Directive 1
Rewrite the listing from its start through the line containing "[👥 Collaboration](#collaboration)", both ends included, so that every "Source code" becomes "Markup source" and everything else stays the same. Omit the pictures from your answer.

Extract to read
VisualModel: The base class for objects 

#include <morph/VisualModel.h>

Table of Contents

Overview

morph::VisualModel is the base class for graphical objects in your morph::Visual scene. This page describes the base class and then there is a section dedicated to documenting the derived classes that morphologica provides.

Four VisualModels in a Visual scene. Each model is a geodesic polynomial

A VisualModel holds all the coordinates that define a set of triangles that make up a ‘graphical model’ (in OpenGL we draw almost exclusively with triangles). VisualModel also contains a list of text objects so that your graphical elements can be embellished with text. Text is created by drawing rectangles (made from triangles) to which bitmap ‘texture’ images of character glyphs are applied. The image above shows geodesic polynomials which are constructed from triangles. Here, each triangle is individually coloured so you can see the OpenGL model structure clearly.

Creating an instance

Taking a derived class called GraphVisual as an example, we create an instance of a VisualModel-derived class by using std::make_unique. This allows us to pass ownership of the VisualModel’s memory into a morph::Visual. Our example first needs a morph::Visual instance:

morph::Visual v(1024, 768, "Example");

The new VisualModel (a GraphVisual) must be created with std::make_unique

auto gv = std::make_unique<morph::GraphVisual<float>> (morph::vec<float>({0,0,0}));

Once we have the unique_ptr, we have to call the essential bindmodel function to wire up the callbacks:

v.bindmodel (gv);

After bindmodel, programs will then make any additional function calls to set up the object. Here we might set the data and change what kind of axes should be drawn.

Directive 2
Answer these questions from the VisualModel page:
(a) Which function must be called on the morph::Visual to wire up the callbacks?
(b) How is text created in a VisualModel?
(c) What must the new GraphVisual be created with?

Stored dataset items

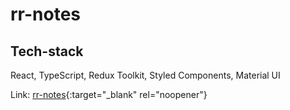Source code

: # rr-notes

## Tech-stack
React, TypeScript, Redux Toolkit, Styled Components, Material UI 

Link: [rr-notes](https://rr-notes.vercel.app/){:target="_blank" rel="noopener"}

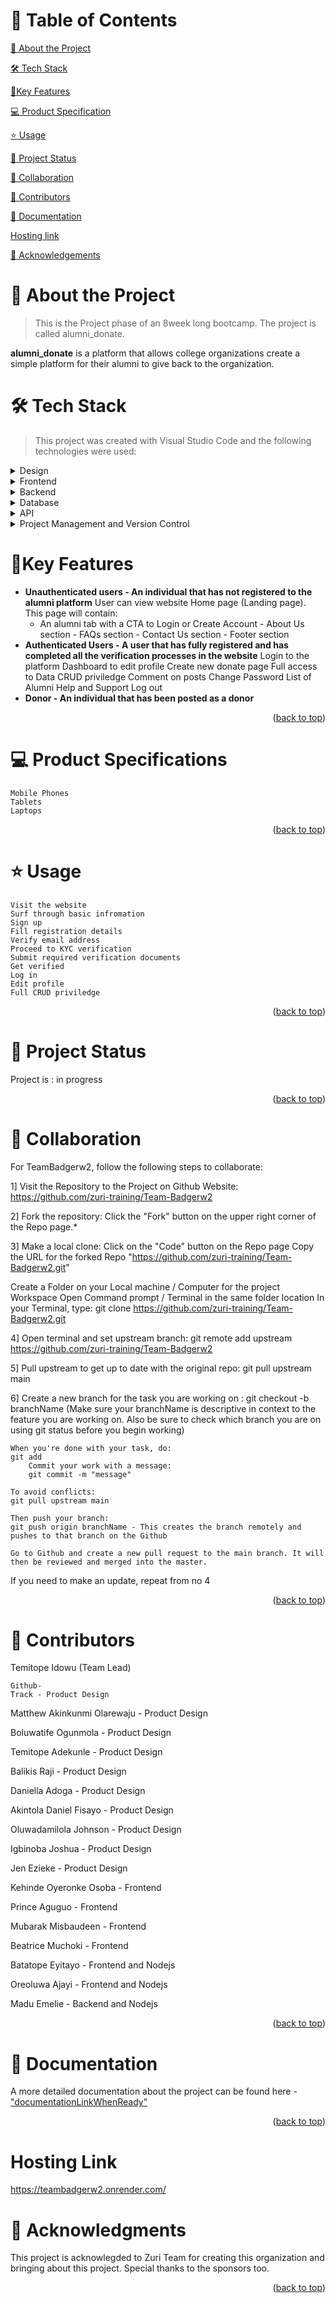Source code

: <a name="readme-top"></a>

# 📗 Table of Contents

[📖 About the Project](#about-project)
 
[🛠 Tech Stack](#tech-stack)
 
[🚀Key Features](#key-features)
 
[💻 Product Specification](#product-specification)
 
[⭐️ Usage](#usage)
 
[🔭 Project Status](#project-status)
 
[👥 Collaboration](#collaboration)
 
[🤝 Contributors](#contributors)
 
[📝 Documentation](#documentation)

[Hosting link](#hostinglink)
 
[🙏 Acknowledgements](#acknowledgements)

# 📖 About the Project <a name="about-project"></a>

> This is the Project phase of an 8week long bootcamp. The project is called alumni_donate.

**alumni_donate** is a platform that allows college organizations create a simple platform for their alumni to give back to the organization.

# 🛠 Tech Stack <a name="tech-stack"></a>

> This project was created with Visual Studio Code and the following technologies were used:

<details>
  <summary>Design</summary>
  <ul>
    <li><a href="https://www.figma.com/file/1ZKDWHvbgCinMSTUWrMqHJ/Low-and-high-Fidelity-Desktop-screens?node-id=0%3A1&t=B3RMpEoEgrT2UuhL-1">Figma Design Link</a></li>
  </ul>
</details>

<details>
  <summary>Frontend</summary>
  <ul>
    <li><a href="html5.com/">HTML5 CSS3 JavaScript</a></li>
  </ul>
</details>

<details>
  <summary>Backend</summary>
  <ul>
    <li><a href="https://nodejs.com/">Nodejs</a></li>
  </ul>
</details>

<details>
<summary>Database</summary>
  <ul>
    <li><a href="https://www.mongodb.com/">MongoDB</a></li>
  </ul>
</details>

<details>
<summary>API</summary>
  <ul>
    <li><a href="espressjs.com">Expressjs</a></li>
  </ul>
</details>

<details>
  <summary>Project Management and Version Control</summary>
  <ul>
    <li><a href="https://github.com/zuri-training/Team-Badgerw2/">GitHub</a></li>
  </ul>
</details>

<!-- Features -->

# 🚀Key Features <a name="key-features"></a>

- **Unauthenticated users - An individual that has not registered to the alumni platform**
  User can view website Home page (Landing page). This page will contain:
  - An alumni tab with a CTA to Login or Create Account - About Us section - FAQs section - Contact Us section - Footer section
- **Authenticated Users - A user that has fully registered and has completed all the verification processes in the website**
  Login to the platform
  Dashboard to edit profile
  Create new donate page
  Full access to Data
  CRUD priviledge
  Comment on posts
  Change Password
  List of Alumni
  Help and Support
  Log out
- **Donor - An individual that has been posted as a donor**

<p align="right">(<a href="#readme-top">back to top</a>)</p>

# 💻 Product Specifications <a name="product-specification"></a>

    Mobile Phones
    Tablets
    Laptops

<p align="right">(<a href="#readme-top">back to top</a>)</p>

# ⭐️ Usage <a name="usage"></a>

    Visit the website
    Surf through basic infromation
    Sign up
    Fill registration details
    Verify email address
    Proceed to KYC verification
    Submit required verification documents
    Get verified
    Log in
    Edit profile
    Full CRUD priviledge

<p align="right">(<a href="#readme-top">back to top</a>)</p>

# 🔭 Project Status <a name="project-status"></a>

Project is : in progress

<p align="right">(<a href="#readme-top">back to top</a>)</p>

# 👥 Collaboration <a name="collaboration"></a>

For TeamBadgerw2, follow the following steps to collaborate:

1] Visit the Repository to the Project on Github Website: https://github.com/zuri-training/Team-Badgerw2

2] Fork the repository: Click the "Fork" button on the upper right corner of the Repo page.*

3] Make a local clone: Click on the "Code" button on the Repo page Copy the URL for the forked Repo "https://github.com/zuri-training/Team-Badgerw2.git"

   Create a Folder on your Local machine / Computer for the project Workspace Open Command prompt / Terminal in the same folder location In your Terminal, type:
git clone https://github.com/zuri-training/Team-Badgerw2.git

4] Open terminal and set upstream branch:
    git remote add upstream https://github.com/zuri-training/Team-Badgerw2

5] Pull upstream to get up to date with the original repo:
    git pull upstream main

6] Create a new branch for the task you are working on :
    git checkout -b branchName
    (Make sure your branchName is descriptive in context to the feature you are working on.
    Also be sure to check which branch you are on using git status before you begin working)

    When you're done with your task, do:
    git add
        Commit your work with a message:
        git commit -m "message"

    To avoid conflicts:
    git pull upstream main

    Then push your branch:
    git push origin branchName - This creates the branch remotely and pushes to that branch on the Github

    Go to Github and create a new pull request to the main branch. It will then be reviewed and merged into the master.

If you need to make an update, repeat from no 4

<p align="right">(<a href="#readme-top">back to top</a>)</p>

# 🤝 Contributors <a name="contributors"></a>

Temitope Idowu (Team Lead)

    Github-
    Track - Product Design

Matthew Akinkunmi Olarewaju - Product Design

Boluwatife Ogunmola - Product Design

Temitope Adekunle - Product Design

Balikis Raji - Product Design

Daniella Adoga - Product Design

Akintola Daniel Fisayo - Product Design

Oluwadamilola Johnson - Product Design

Igbinoba Joshua - Product Design

Jen Ezieke - Product Design

Kehinde Oyeronke Osoba - Frontend

Prince Aguguo - Frontend

Mubarak Misbaudeen - Frontend

Beatrice Muchoki - Frontend

Batatope Eyitayo - Frontend and Nodejs

Oreoluwa Ajayi - Frontend and Nodejs

Madu Emelie - Backend and Nodejs

<p align="right">(<a href="#readme-top">back to top</a>)</p>

# 📝 Documentation <a name="documentation"></a>

A more detailed documentation about the project can be found here - ["documentationLinkWhenReady"](https://docs.google.com/document/d/1sYlcZdyLXzLgWLW6g8EpZ0ggrH8G9UhCtojt8u3yM0U/edit)

<p align="right">(<a href="#readme-top">back to top</a>)</p>

# Hosting Link <a name="hostinglink"></a>
https://teambadgerw2.onrender.com/

# 🙏 Acknowledgments <a name="acknowledgements"></a>

This project is acknowlegded to Zuri Team for creating this organization and bringing about this project. Special thanks to the sponsors too.

<p align="right">(<a href="#readme-top">back to top</a>)</p>

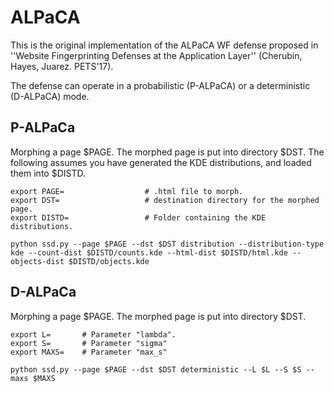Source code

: # ALPaCA

This is the original implementation of the ALPaCA WF defense
proposed in ''Website Fingerprinting Defenses at the Application Layer''
(Cherubin, Hayes, Juarez. PETS'17).

The defense can operate in a probabilistic (P-ALPaCA) or
a deterministic (D-ALPaCA) mode.

## P-ALPaCa
Morphing a page $PAGE.
The morphed page is put into directory $DST.
The following assumes you have generated the KDE distributions,
and loaded them into $DISTD.


    export PAGE=                  # .html file to morph.
    export DST=                   # destination directory for the morphed page.
    export DISTD=                 # Folder containing the KDE distributions.
    
    python ssd.py --page $PAGE --dst $DST distribution --distribution-type kde --count-dist $DISTD/counts.kde --html-dist $DISTD/html.kde --objects-dist $DISTD/objects.kde
    

## D-ALPaCa
Morphing a page $PAGE.
The morphed page is put into directory $DST.

    export L=       # Parameter "lambda".
    export S=       # Parameter "sigma"
    export MAXS=    # Parameter "max_s"
    
    python ssd.py --page $PAGE --dst $DST deterministic --L $L --S $S --maxs $MAXS
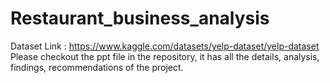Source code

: # Restaurant_business_analysis
Dataset Link : https://www.kaggle.com/datasets/yelp-dataset/yelp-dataset
Please checkout the ppt file in the repository, it has all the details, analysis, findings, recommendations of the project.

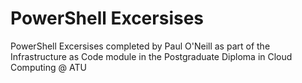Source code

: # PowerShell Excersises

PowerShell Excersises completed by Paul O'Neill as part of the Infrastructure as Code module in the Postgraduate Diploma in Cloud Computing @ ATU

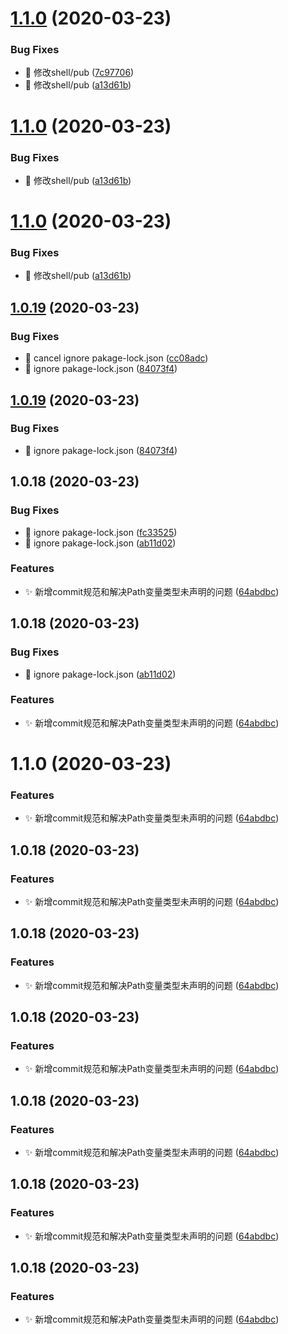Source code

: # [1.1.0](https://github.com/AnnaSearl/anna-remax-ui/compare/v1.0.19...v1.1.0) (2020-03-23)


### Bug Fixes

* :bug: 修改shell/pub ([7c97706](https://github.com/AnnaSearl/anna-remax-ui/commit/7c977067e728887eadd5507b39e12263ec38d972))
* :bug: 修改shell/pub ([a13d61b](https://github.com/AnnaSearl/anna-remax-ui/commit/a13d61b091a848889ea5554bd72b82f2cb83924c))



# [1.1.0](https://github.com/AnnaSearl/anna-remax-ui/compare/v1.0.19...v1.1.0) (2020-03-23)


### Bug Fixes

* :bug: 修改shell/pub ([a13d61b](https://github.com/AnnaSearl/anna-remax-ui/commit/a13d61b091a848889ea5554bd72b82f2cb83924c))



# [1.1.0](https://github.com/AnnaSearl/anna-remax-ui/compare/v1.0.19...v1.1.0) (2020-03-23)


### Bug Fixes

* :bug: 修改shell/pub ([a13d61b](https://github.com/AnnaSearl/anna-remax-ui/commit/a13d61b091a848889ea5554bd72b82f2cb83924c))



## [1.0.19](https://github.com/AnnaSearl/anna-remax-ui/compare/v1.0.18...v1.0.19) (2020-03-23)


### Bug Fixes

* :bug: cancel ignore pakage-lock.json ([cc08adc](https://github.com/AnnaSearl/anna-remax-ui/commit/cc08adc6ff22efbe511c99885355ac86a8074a1f))
* :bug: ignore pakage-lock.json ([84073f4](https://github.com/AnnaSearl/anna-remax-ui/commit/84073f4144fbed61996ba5fbf99f261b06d1d449))



## [1.0.19](https://github.com/AnnaSearl/anna-remax-ui/compare/v1.0.18...v1.0.19) (2020-03-23)


### Bug Fixes

* :bug: ignore pakage-lock.json ([84073f4](https://github.com/AnnaSearl/anna-remax-ui/commit/84073f4144fbed61996ba5fbf99f261b06d1d449))



## 1.0.18 (2020-03-23)


### Bug Fixes

* :bug: ignore pakage-lock.json ([fc33525](https://github.com/AnnaSearl/anna-remax-ui/commit/fc33525693c40c5664a196f5c8f6d9a60d11cff9))
* :bug: ignore pakage-lock.json ([ab11d02](https://github.com/AnnaSearl/anna-remax-ui/commit/ab11d027b25975cc7fb0629675901ca041e2038a))


### Features

* :sparkles: 新增commit规范和解决Path变量类型未声明的问题 ([64abdbc](https://github.com/AnnaSearl/anna-remax-ui/commit/64abdbc7142e85dc390bf61f8bdee8ad2fc355d8))



## 1.0.18 (2020-03-23)


### Bug Fixes

* :bug: ignore pakage-lock.json ([ab11d02](https://github.com/AnnaSearl/anna-remax-ui/commit/ab11d027b25975cc7fb0629675901ca041e2038a))


### Features

* :sparkles: 新增commit规范和解决Path变量类型未声明的问题 ([64abdbc](https://github.com/AnnaSearl/anna-remax-ui/commit/64abdbc7142e85dc390bf61f8bdee8ad2fc355d8))



# 1.1.0 (2020-03-23)


### Features

* :sparkles: 新增commit规范和解决Path变量类型未声明的问题 ([64abdbc](https://github.com/AnnaSearl/anna-remax-ui/commit/64abdbc7142e85dc390bf61f8bdee8ad2fc355d8))



## 1.0.18 (2020-03-23)


### Features

* :sparkles: 新增commit规范和解决Path变量类型未声明的问题 ([64abdbc](https://github.com/AnnaSearl/anna-remax-ui/commit/64abdbc7142e85dc390bf61f8bdee8ad2fc355d8))



## 1.0.18 (2020-03-23)


### Features

* :sparkles: 新增commit规范和解决Path变量类型未声明的问题 ([64abdbc](https://github.com/AnnaSearl/anna-remax-ui/commit/64abdbc7142e85dc390bf61f8bdee8ad2fc355d8))



## 1.0.18 (2020-03-23)


### Features

* :sparkles: 新增commit规范和解决Path变量类型未声明的问题 ([64abdbc](https://github.com/AnnaSearl/anna-remax-ui/commit/64abdbc7142e85dc390bf61f8bdee8ad2fc355d8))



## 1.0.18 (2020-03-23)


### Features

* :sparkles: 新增commit规范和解决Path变量类型未声明的问题 ([64abdbc](https://github.com/AnnaSearl/anna-remax-ui/commit/64abdbc7142e85dc390bf61f8bdee8ad2fc355d8))



## 1.0.18 (2020-03-23)


### Features

* :sparkles: 新增commit规范和解决Path变量类型未声明的问题 ([64abdbc](https://github.com/AnnaSearl/anna-remax-ui/commit/64abdbc7142e85dc390bf61f8bdee8ad2fc355d8))



## 1.0.18 (2020-03-23)


### Features

* :sparkles: 新增commit规范和解决Path变量类型未声明的问题 ([64abdbc](https://github.com/AnnaSearl/anna-remax-ui/commit/64abdbc7142e85dc390bf61f8bdee8ad2fc355d8))



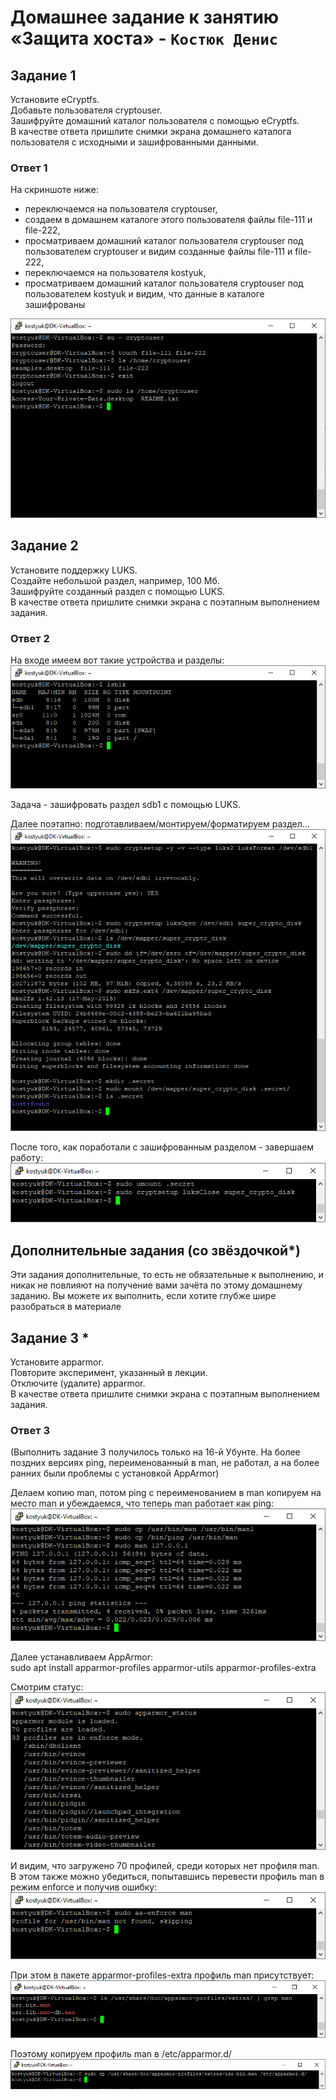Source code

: # Домашнее задание к занятию «Защита хоста» - `Костюк Денис`

## Задание 1
Установите eCryptfs.  
Добавьте пользователя cryptouser.  
Зашифруйте домашний каталог пользователя с помощью eCryptfs.  
В качестве ответа пришлите снимки экрана домашнего каталога пользователя с исходными и зашифрованными данными.  

### Ответ 1
На скриншоте ниже: 
- переключаемся на пользователя cryptouser,  
- создаем в домашнем каталоге этого пользователя файлы file-111 и file-222,  
- просматриваем домашний каталог пользователя cryptouser под пользователем cryptouser и видим созданные файлы file-111 и file-222,  
- переключаемся на пользователя kostyuk,  
- просматриваем домашний каталог пользователя cryptouser под пользователем kostyuk и видим, что данные в каталоге зашифрованы  

![image](https://github.com/denniskostyuk/hostprotection/blob/main/task-1.png)

## Задание 2
Установите поддержку LUKS.  
Создайте небольшой раздел, например, 100 Мб.  
Зашифруйте созданный раздел с помощью LUKS.  
В качестве ответа пришлите снимки экрана с поэтапным выполнением задания.  

### Ответ 2

На входе имеем вот такие устройства и разделы:  
![image](https://github.com/denniskostyuk/hostprotection/blob/main/task-21.png)

Задача - зашифровать раздел sdb1 с помощью LUKS.  

Далее поэтапно: подготавливаем/монтируем/форматируем раздел...  
![image](https://github.com/denniskostyuk/hostprotection/blob/main/task-22.png)

После того, как поработали с зашифрованным разделом - завершаем работу:
![image](https://github.com/denniskostyuk/hostprotection/blob/main/task-23.png)

## Дополнительные задания (со звёздочкой*)
Эти задания дополнительные, то есть не обязательные к выполнению, и никак не повлияют на получение вами зачёта по этому домашнему заданию. Вы можете их выполнить, если хотите глубже шире разобраться в материале  

## Задание 3 *
Установите apparmor.  
Повторите эксперимент, указанный в лекции.  
Отключите (удалите) apparmor.  
В качестве ответа пришлите снимки экрана с поэтапным выполнением задания.  

### Ответ 3
(Выполнить задание 3 получилось только на 16-й Убунте. На более поздних версиях ping, переименованный в man, не работал, а на более ранних были проблемы с установкой AppArmor)  

Делаем копию man, потом ping с переименованием в man копируем на место man и убеждаемся, что теперь man работает как ping:  
![image](https://github.com/denniskostyuk/hostprotection/blob/main/task-31.png)

Далее устанавливаем AppArmor:  
sudo apt install apparmor-profiles apparmor-utils apparmor-profiles-extra  

Смотрим статус:  
![image](https://github.com/denniskostyuk/hostprotection/blob/main/task-32.png)  

И видим, что загружено 70 профилей, среди которых нет профиля man.  
В этом также можно убедиться, попытавшись перевести профиль man в режим enforce и получив ошибку:  
![image](https://github.com/denniskostyuk/hostprotection/blob/main/task-33.png)   

При этом в пакете apparmor-profiles-extra профиль man присутствует:  
![image](https://github.com/denniskostyuk/hostprotection/blob/main/task-34.png)  

Поэтому копируем профиль man в /etc/apparmor.d/  
![image](https://github.com/denniskostyuk/hostprotection/blob/main/task-35.png)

Your solution 1
Markup source

: # rr-notes

## Tech-stack
React, TypeScript, Redux Toolkit, Styled Components, Material UI 

Link: [rr-notes](https://rr-notes.vercel.app/){:target="_blank" rel="noopener"}

Markup source

: <a name="readme-top"></a>

# 📗 Table of Contents

[📖 About the Project](#about-project)
 
[🛠 Tech Stack](#tech-stack)
 
[🚀Key Features](#key-features)
 
[💻 Product Specification](#product-specification)
 
[⭐️ Usage](#usage)
 
[🔭 Project Status](#project-status)
 
[👥 Collaboration](#collaboration)

Your solution 2
(a) bindmodel
(b) By drawing rectangles made from triangles, with bitmap texture images of character glyphs applied to them.
(c) std::make_unique